Wir zwei Jungs waren viel unterwegs, falls wir uns nicht gerade gegenseitig mit Hacken drangsalierten und aufgrund dessen zwangsgetrennt wurden. Ob es regnete oder schneite, interessierte uns nicht im Geringsten. Hauptsache draußen.
Die schlimmste Strafe für uns war Stubenarrest. Damit könnte man der heutigen Computergeneration einen Riesengefallen tun. Für mich und ihn war es das blanke Elend, zu Hause eingesperrt zu sein. Wir hatten ja auch traumhafte Bedingungen zum Ausgehen.
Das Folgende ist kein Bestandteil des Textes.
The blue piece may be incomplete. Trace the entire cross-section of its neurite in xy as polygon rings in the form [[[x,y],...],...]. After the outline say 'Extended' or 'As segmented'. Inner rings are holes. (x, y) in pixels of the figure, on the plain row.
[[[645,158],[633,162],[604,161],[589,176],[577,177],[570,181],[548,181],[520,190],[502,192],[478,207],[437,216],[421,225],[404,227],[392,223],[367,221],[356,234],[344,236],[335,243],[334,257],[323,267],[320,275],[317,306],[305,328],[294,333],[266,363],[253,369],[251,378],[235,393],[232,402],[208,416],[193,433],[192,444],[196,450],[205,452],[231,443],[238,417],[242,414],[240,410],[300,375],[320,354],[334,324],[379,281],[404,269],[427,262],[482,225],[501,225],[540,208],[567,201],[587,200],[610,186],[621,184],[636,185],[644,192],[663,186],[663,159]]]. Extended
Auf unseren Touren wurde permanent nach Essbarem geforscht. So entdeckten wir beispielsweise den Mohn als schmackhaften „Snack“. Der Mohnanbau war im Osten, so weit ich weiß, nicht verboten. Das Produkt Mohn sollte auf dem Kuchen landen und nicht in der Spritze.
Zu jener Zeit hatte ich zwei Arten der Begegnung mit dieser Kapselfrucht. Die eine, die ich fürchterlich fand, wenn meine Mutter auf die Idee kam, Mohnkuchen zu backen oder Pflaumenklöße herzustellen und ich dazu den Mohn mahlen musste. Dazu diente die Mohnmühle, eine hölzerne Handmühle, ähnlich einer alten Kaffeemühle, in die man oben die Mohnsamen reinschüttete und dann die Kurbel drehen und drehen und drehen musste, es ging kaum was durch. Reinste Strafarbeit. Es dauerte eine gefühlte Ewigkeit. Ich erinnere mich, zwölf bis fünfzehn Minuten benötigte ich für ein Döschen zerquetschten Mohns, welchen man dann unten rauszog. Die drei- oder vierfache Menge wurde für die Pflaumenklöße benötigt, für den Kuchen noch mal das Doppelte. Die Resultate aber waren einfach köstlich.